Wednesday, May 2, 2012

Importance and Consequences of bugs

IMPORTANCE OF BUGS: 
 The importance of bugs depends on frequency, correction cost, installation cost, and consequences.
  1. Frequency: How often does that kind of bug occur? Pay more attention to the more frequent bug types.
  2. Correction Cost: What does it cost to correct the bug after it is found? The cost is the sum of 2 factors: (1) the cost of discovery (2) the cost of correction. These costs go up dramatically later in the development cycle when the bug is discovered. Correction cost also depends on system size.
  3. Installation Cost: Installation cost depends on the number of installations: small for a single user program but more for distributed systems. Fixing one bug and distributing the fix could exceed the entire system's development cost.
  4. Consequences: What are the consequences of the bug? Bug consequences can range from mild to catastrophic.

A reasonable metric for bug importance is
Importance= ($) = Frequence * (Correction cost + Installation cost + Consequential cost)

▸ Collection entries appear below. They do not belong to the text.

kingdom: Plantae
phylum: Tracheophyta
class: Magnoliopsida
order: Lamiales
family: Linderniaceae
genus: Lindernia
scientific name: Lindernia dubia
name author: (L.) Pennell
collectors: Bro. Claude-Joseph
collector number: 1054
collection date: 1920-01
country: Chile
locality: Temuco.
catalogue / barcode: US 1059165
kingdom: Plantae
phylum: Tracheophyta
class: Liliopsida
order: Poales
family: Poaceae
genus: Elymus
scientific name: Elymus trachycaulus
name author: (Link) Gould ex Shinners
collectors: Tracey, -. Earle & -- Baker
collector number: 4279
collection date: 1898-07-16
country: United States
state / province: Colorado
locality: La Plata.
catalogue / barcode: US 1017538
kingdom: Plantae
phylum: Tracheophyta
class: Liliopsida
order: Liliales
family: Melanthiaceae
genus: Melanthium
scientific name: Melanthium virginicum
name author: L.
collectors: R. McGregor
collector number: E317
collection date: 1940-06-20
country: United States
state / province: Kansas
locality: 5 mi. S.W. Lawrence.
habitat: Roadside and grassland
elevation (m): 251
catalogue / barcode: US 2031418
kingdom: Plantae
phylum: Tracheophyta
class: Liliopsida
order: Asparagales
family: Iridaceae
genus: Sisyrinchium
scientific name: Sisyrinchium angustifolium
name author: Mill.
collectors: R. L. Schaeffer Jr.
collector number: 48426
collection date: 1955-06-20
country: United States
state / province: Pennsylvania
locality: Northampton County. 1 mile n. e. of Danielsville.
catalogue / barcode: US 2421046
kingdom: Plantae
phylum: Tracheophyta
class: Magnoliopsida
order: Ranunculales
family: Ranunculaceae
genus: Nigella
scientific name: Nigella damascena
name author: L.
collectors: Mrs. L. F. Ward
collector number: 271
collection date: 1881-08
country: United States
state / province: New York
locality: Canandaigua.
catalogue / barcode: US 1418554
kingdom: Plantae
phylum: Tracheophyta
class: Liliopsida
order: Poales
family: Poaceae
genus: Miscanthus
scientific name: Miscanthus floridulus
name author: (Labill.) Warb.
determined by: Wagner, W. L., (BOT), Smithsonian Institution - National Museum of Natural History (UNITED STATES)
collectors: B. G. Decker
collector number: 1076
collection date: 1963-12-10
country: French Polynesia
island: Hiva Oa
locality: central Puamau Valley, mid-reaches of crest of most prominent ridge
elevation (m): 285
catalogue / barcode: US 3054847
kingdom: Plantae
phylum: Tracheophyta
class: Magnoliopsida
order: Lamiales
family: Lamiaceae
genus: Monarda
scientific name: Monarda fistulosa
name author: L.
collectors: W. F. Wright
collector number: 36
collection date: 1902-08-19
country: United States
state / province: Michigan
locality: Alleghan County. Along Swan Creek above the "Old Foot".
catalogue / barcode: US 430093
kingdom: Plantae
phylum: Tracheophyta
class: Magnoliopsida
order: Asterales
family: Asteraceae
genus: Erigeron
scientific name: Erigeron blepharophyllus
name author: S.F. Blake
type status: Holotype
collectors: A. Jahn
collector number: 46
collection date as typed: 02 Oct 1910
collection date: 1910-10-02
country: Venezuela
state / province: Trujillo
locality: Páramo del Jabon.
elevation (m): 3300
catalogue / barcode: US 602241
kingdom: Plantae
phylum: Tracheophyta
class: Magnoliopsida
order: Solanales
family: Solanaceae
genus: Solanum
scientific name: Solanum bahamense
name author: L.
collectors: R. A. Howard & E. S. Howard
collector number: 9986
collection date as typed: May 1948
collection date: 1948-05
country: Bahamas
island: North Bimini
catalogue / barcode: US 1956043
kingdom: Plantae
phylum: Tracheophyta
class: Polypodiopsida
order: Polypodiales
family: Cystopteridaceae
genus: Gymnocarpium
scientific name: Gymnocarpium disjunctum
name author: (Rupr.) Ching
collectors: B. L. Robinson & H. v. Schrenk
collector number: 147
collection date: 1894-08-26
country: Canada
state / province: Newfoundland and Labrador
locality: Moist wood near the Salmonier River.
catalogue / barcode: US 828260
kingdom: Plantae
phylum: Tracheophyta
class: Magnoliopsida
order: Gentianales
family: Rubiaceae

  • CONSEQUENCES OF BUGS: The consequences of a bug can be measure in terms of human rather than machine. Some consequences of a bug on a scale of one to ten are:
    1. Mild: The symptoms of the bug offend us aesthetically (gently); a misspelled output or a misaligned printout.
    2. Moderate: Outputs are misleading or redundant. The bug impacts the system's performance.
    3. Annoying: The system's behaviour because of the bug is dehumanizing. E.g. Names are truncated orarbitarily modified.
    4. Disturbing: It refuses to handle legitimate (authorized / legal) transactions. The ATM wont give you money. My credit card is declared invalid.
    5. Serious: It loses track of its transactions. Not just the transaction itself but the fact that the transaction occurred. Accountability is lost.
    6. Very Serious: The bug causes the system to do the wrong transactions. Instead of losing your paycheck, the system credits it to another account or converts deposits to withdrawals.
    7. Extreme: The problems aren't limited to a few users or to few transaction types. They are frequent and arbitrary instead of sporadic infrequent) or for unusual cases.
    8. Intolerable: Long term unrecoverable corruption of the database occurs and the corruption is not easily discovered. Serious consideration is given to shutting the system down.
    9. Catastrophic: The decision to shut down is taken out of our hands because the system fails.
    10. Infectious: What can be worse than a failed system? One that corrupt other systems even though it doesnot fall in itself ; that erodes the social physical environment; that melts nuclear reactors and starts war.